We deal with unstructured, noisy, and multi-lingual information sources such as Web pages, documents, e-mails, ticketing systems, team rooms, call center calls, etc. The areas of research include natural language processing, information retrieval and extraction, text analytics, data mining, machine translation, and speech processing.
We build analytical models and solutions to generate business intelligence and insights that can improve the quality, productivity and effectiveness of IT and IT-Enabled services. We partner with IBM’s internal business units – these include Contact Center Services, Application Development Services and Infrastructure Services. We also work directly with IBMs clients in a variety of industries such as banking and retail, among others.

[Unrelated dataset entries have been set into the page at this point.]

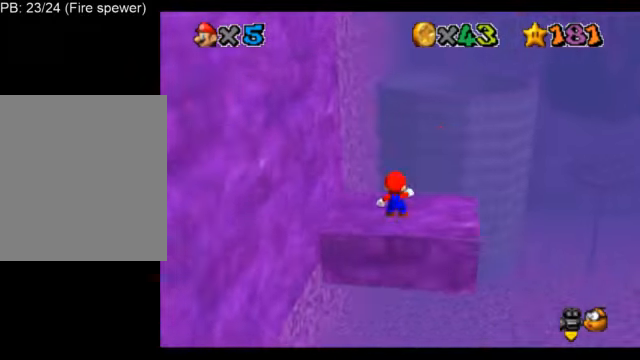
{"buttons": ["L1", "C_UP"], "left_stick": "down", "events": [[167, "A", "down"], [250, "A", "up"], [459, "C_UP", "down"], [459, "left_stick", "down"]]}
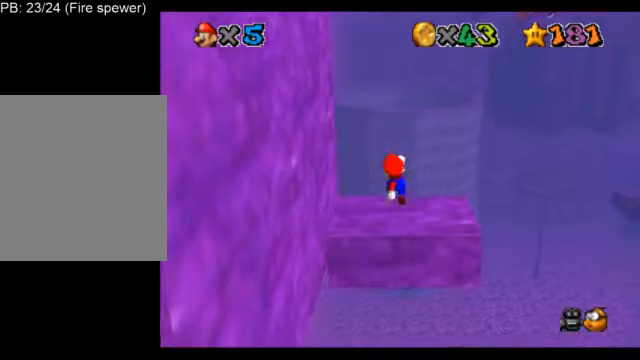
{"buttons": ["A", "L1"], "left_stick": "center", "events": [[42, "C_UP", "up"], [84, "left_stick", "center"], [501, "A", "down"]]}
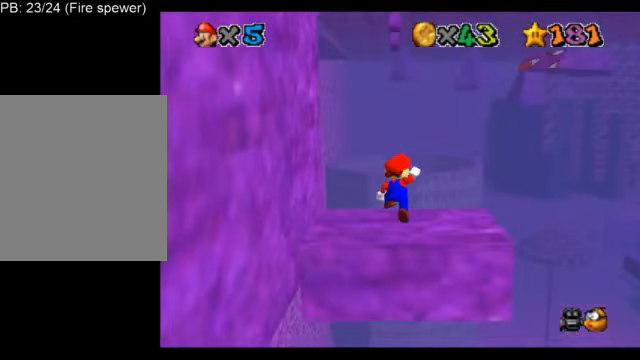
{"buttons": ["L1"], "left_stick": "center", "events": [[83, "A", "up"], [250, "left_stick", "right"], [375, "left_stick", "center"]]}
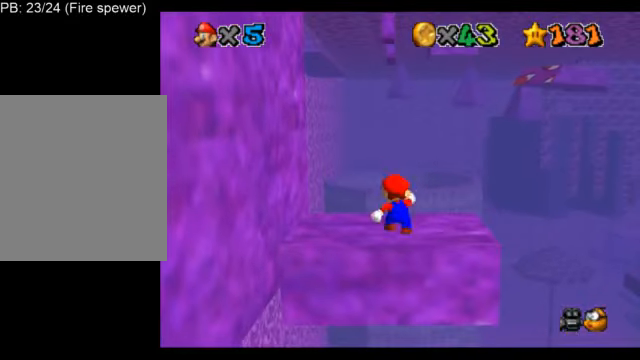
{"buttons": ["L1"], "left_stick": "center", "events": [[84, "A", "down"], [125, "A", "up"], [251, "left_stick", "right"], [334, "left_stick", "center"]]}
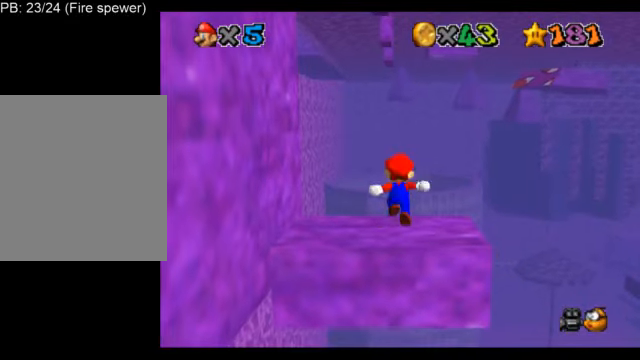
{"buttons": ["L1"], "left_stick": "center", "events": [[167, "A", "down"], [250, "A", "up"], [333, "left_stick", "left"], [417, "left_stick", "center"]]}
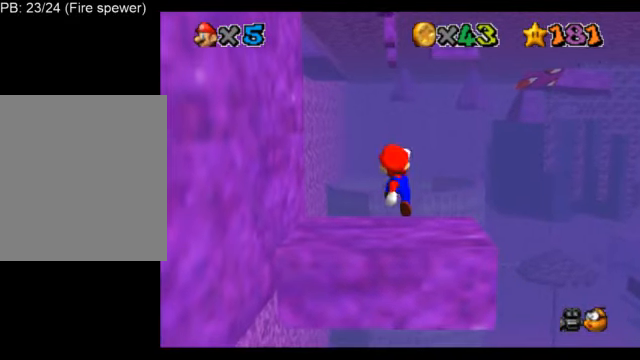
{"buttons": ["L1"], "left_stick": "center", "events": [[209, "A", "down"], [334, "A", "up"], [376, "left_stick", "up-right"], [459, "left_stick", "center"]]}
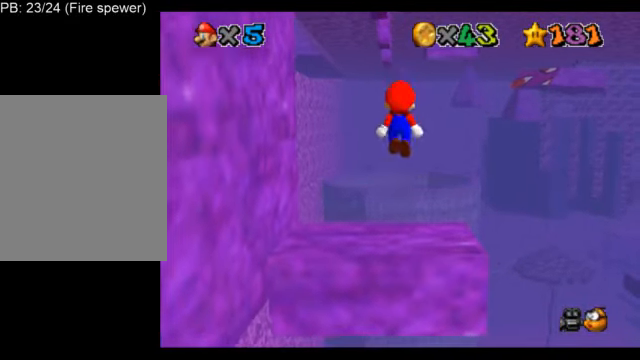
{"buttons": ["L1"], "left_stick": "left", "events": [[375, "A", "down"], [459, "left_stick", "left"], [500, "A", "up"]]}
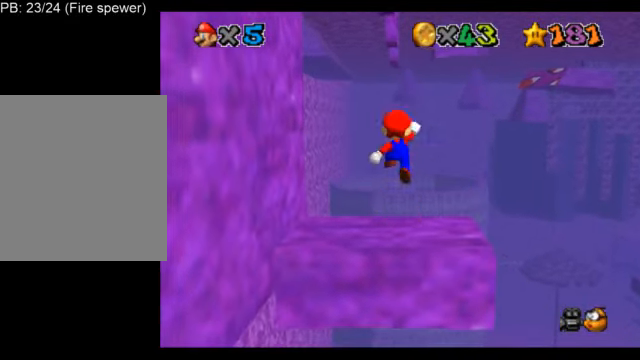
{"buttons": ["A", "L1"], "left_stick": "center", "events": [[251, "left_stick", "center"], [417, "A", "down"]]}
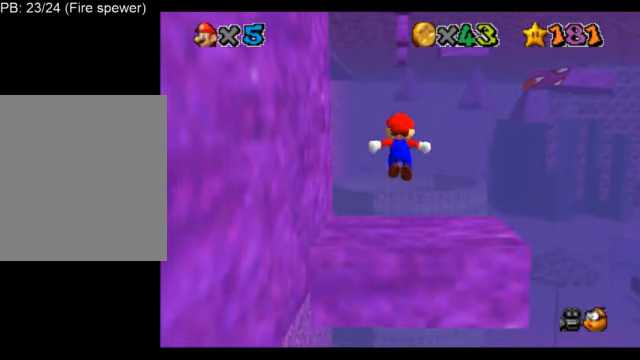
{"buttons": ["L1"], "left_stick": "center", "events": [[41, "left_stick", "right"], [250, "A", "up"], [375, "left_stick", "center"]]}
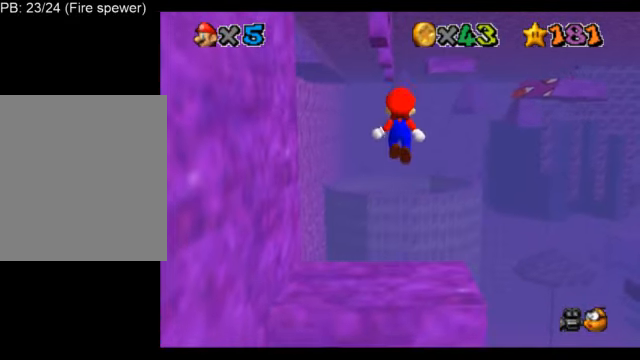
{"buttons": ["A", "L1"], "left_stick": "center", "events": [[501, "A", "down"]]}
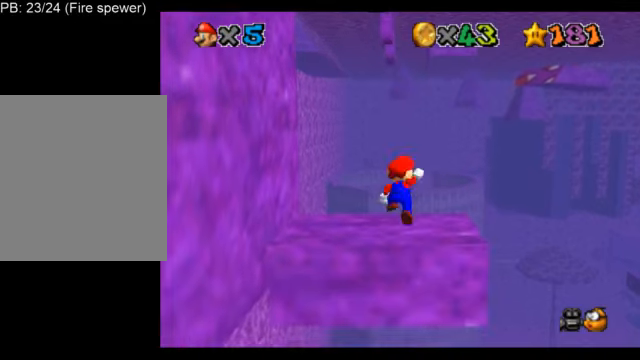
{"buttons": ["L1"], "left_stick": "center", "events": [[84, "A", "up"], [250, "left_stick", "left"], [375, "left_stick", "center"]]}
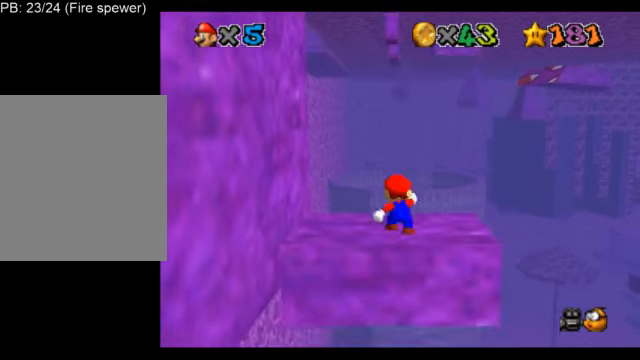
{"buttons": ["L1"], "left_stick": "right", "events": [[41, "A", "down"], [500, "A", "up"], [500, "left_stick", "right"]]}
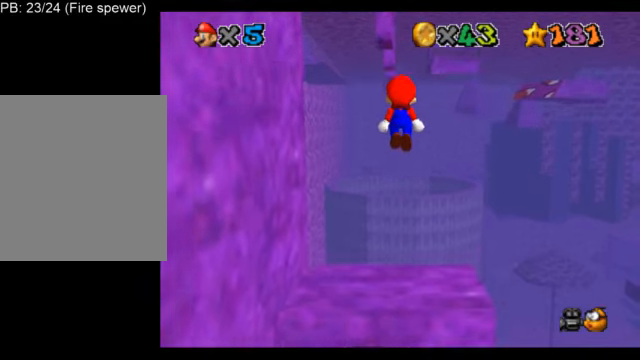
{"buttons": ["A", "L1"], "left_stick": "center", "events": [[84, "left_stick", "center"], [501, "A", "down"]]}
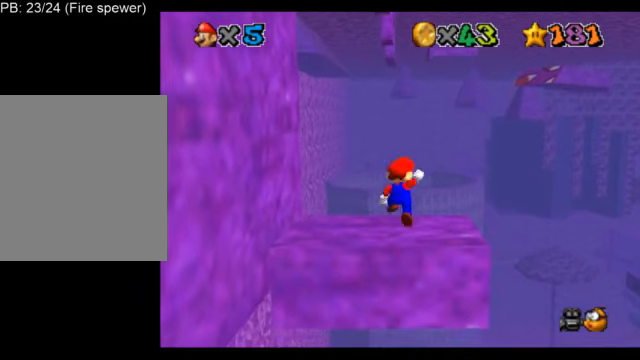
{"buttons": ["L1", "C_DOWN"], "left_stick": "center", "events": [[83, "A", "up"], [458, "C_DOWN", "down"]]}
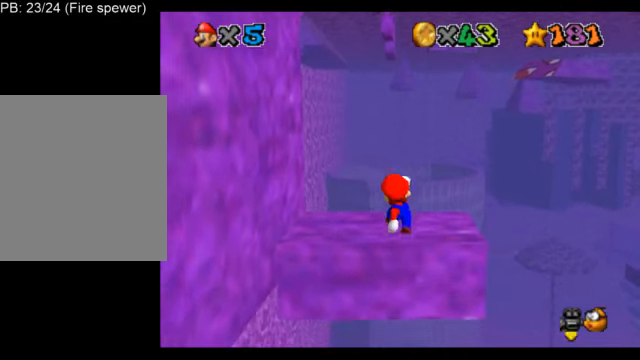
{"buttons": ["L1"], "left_stick": "center", "events": [[84, "C_DOWN", "up"], [209, "A", "down"], [250, "A", "up"], [417, "C_UP", "down"], [501, "C_UP", "up"]]}
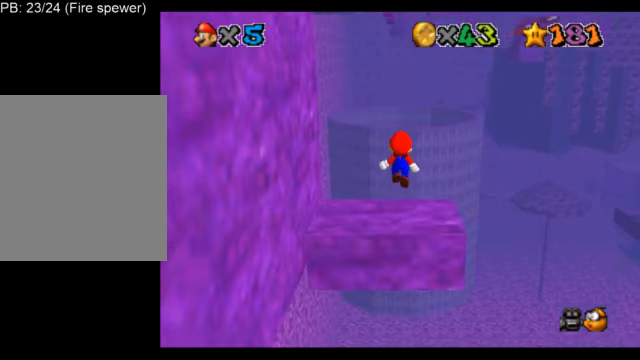
{"buttons": ["L1"], "left_stick": "center", "events": [[333, "A", "down"], [417, "A", "up"]]}
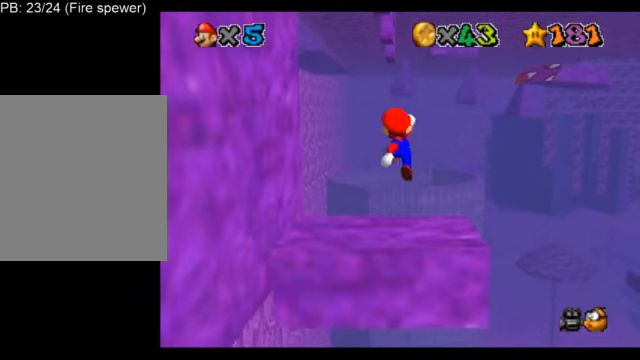
{"buttons": ["A", "L1"], "left_stick": "center", "events": [[417, "A", "down"]]}
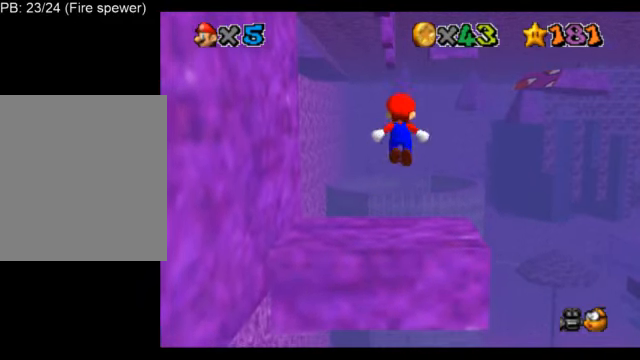
{"buttons": ["L1"], "left_stick": "center", "events": [[250, "A", "up"], [250, "B", "down"], [375, "B", "up"]]}
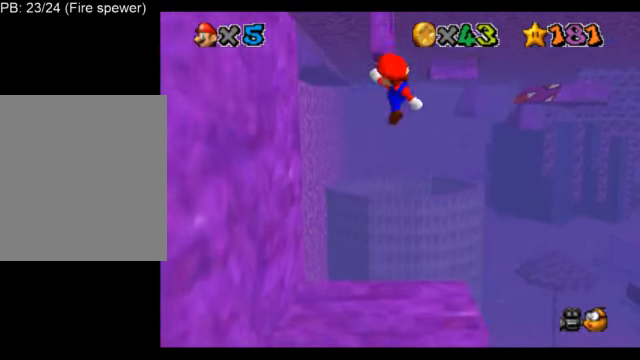
{"buttons": ["L1"], "left_stick": "center", "events": [[209, "C_DOWN", "down"], [334, "C_DOWN", "up"]]}
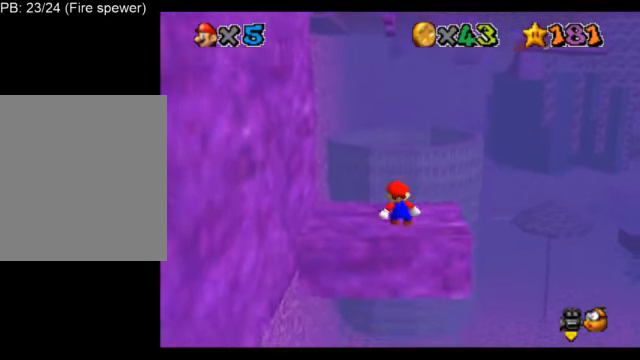
{"buttons": ["L1"], "left_stick": "down", "events": [[125, "A", "down"], [250, "A", "up"], [333, "left_stick", "down"]]}
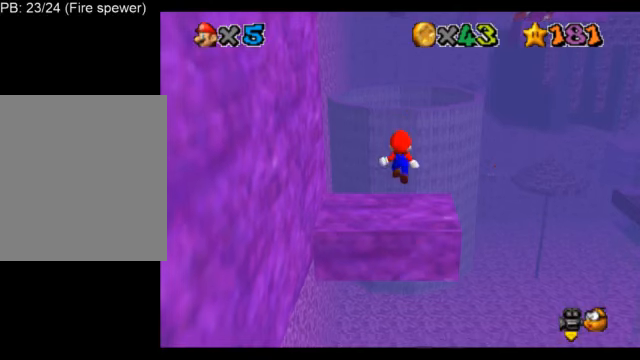
{"buttons": ["L1"], "left_stick": "center", "events": [[42, "left_stick", "center"]]}
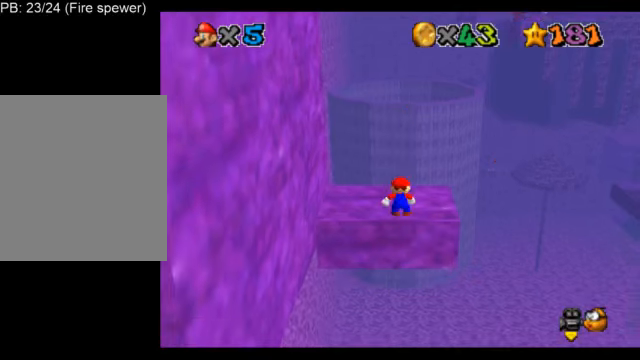
{"buttons": ["L1"], "left_stick": "center", "events": [[42, "A", "down"], [83, "A", "up"]]}
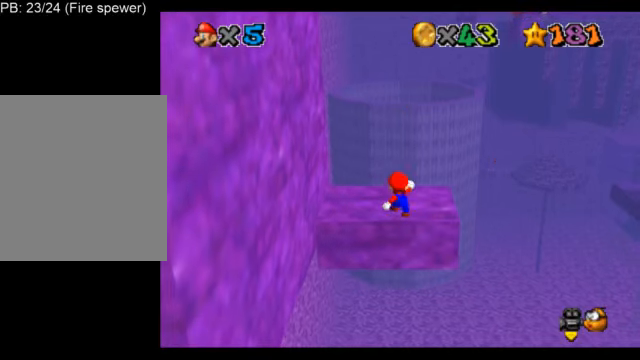
{"buttons": ["L1"], "left_stick": "center", "events": [[126, "A", "down"], [209, "A", "up"]]}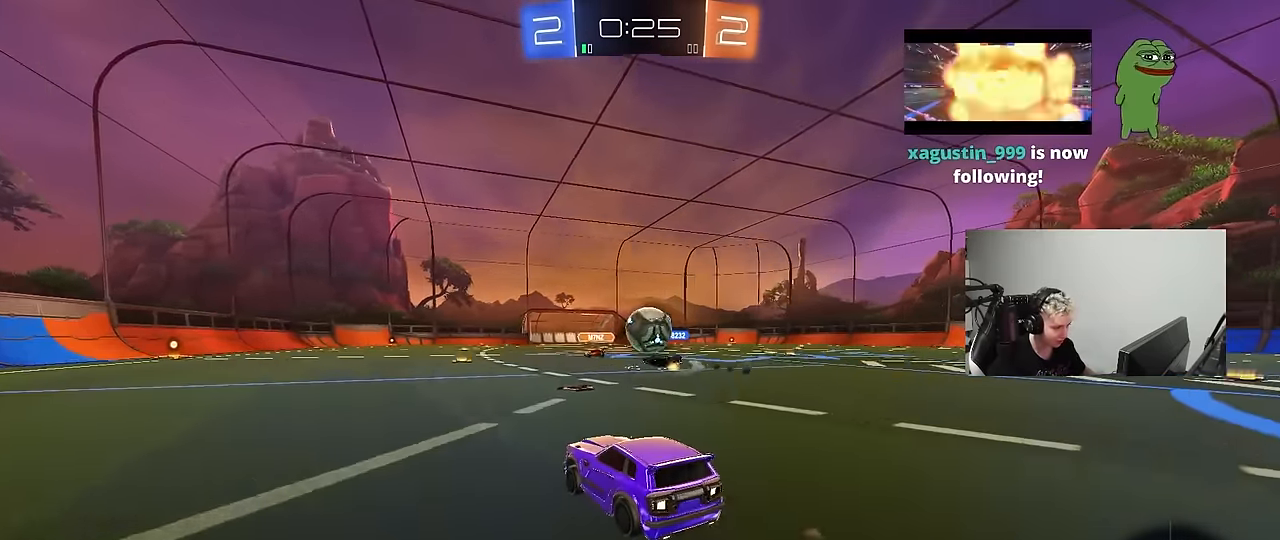
Gameplay with keyboard and mouse; each line is a JSON object with the keys and mouse buttons held at the frame after it. "events" lists presses ("down") and releases ("up") of "1", "2", "3", "4", "5", "a", "alt", "c", "caps_lock", "ctrl", "d", "e", "f", "g", "q", "r", "s", "shift", "space", "t", "tab", "v", "w", "x", "z", "mouse_left", "mouse_wheel" and "mouse_right" between this image and that frame as [ms after this image, input, new state], when the widget could be followed in between. "mouse_left", "mouse_wheel", "mouse_right" = the "left", "wheel", "right" buttons of the "mouse" list. No other keys are recorded. "wheel" means that the mouse wheel is clicked or scrolled. "mouse_move" is the direction in which the mouse moves at that frame (one of eight, or "still"), when it could be read.
{"keys": ["d"], "mouse": [], "mouse_move": "still", "events": [[34, "mouse_left", "up"], [134, "d", "up"], [134, "mouse_left", "down"], [317, "a", "down"], [400, "a", "up"], [400, "mouse_left", "up"], [500, "d", "down"], [500, "w", "up"]]}
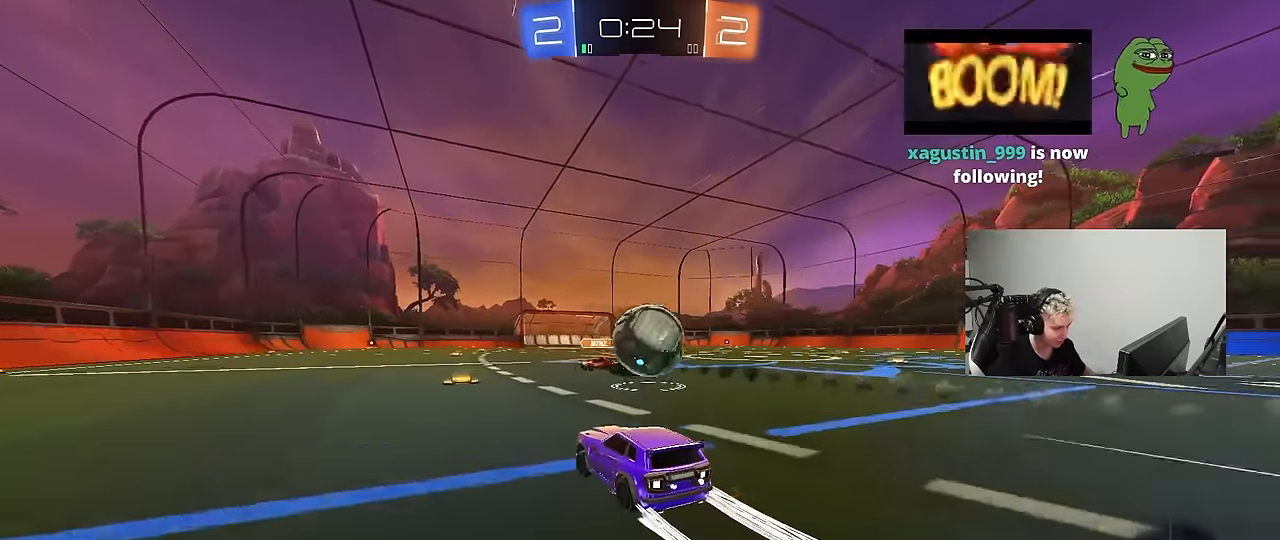
{"keys": ["d", "w"], "mouse": ["left"], "mouse_move": "still", "events": [[234, "mouse_left", "down"], [334, "a", "down"], [334, "d", "up"], [334, "w", "down"], [384, "a", "up"], [384, "d", "down"]]}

One of our focus areas is Text Analytics. We are working on various applications of deep text analytics, natural language processing, information extraction, information retrieval, machine translation, and machine learning for services businesses. Examples include developing applications of focused language translation for services, improving the organization and reuse of knowledge extracted from previous interactions to help application and IT support teams, automatically evaluating and filtering resumes of people applying for jobs using IR/IE techniques, etc.
In the area of speech technologies, we are working on acoustic modeling, language modeling, embedded grammars, pronunciation & fluency evaluation and audio mining. In the area of Contact Center research, we are developing an array of technologies ranging from automatic evaluation of the linguistic abilities of applicants to customer satisfaction analysis. Contact center analytics uses heterogeneous data sources such as audio conversations, agent logs, and customer satisfaction surveys in order to increase productivity and generate greater insights into the products and services.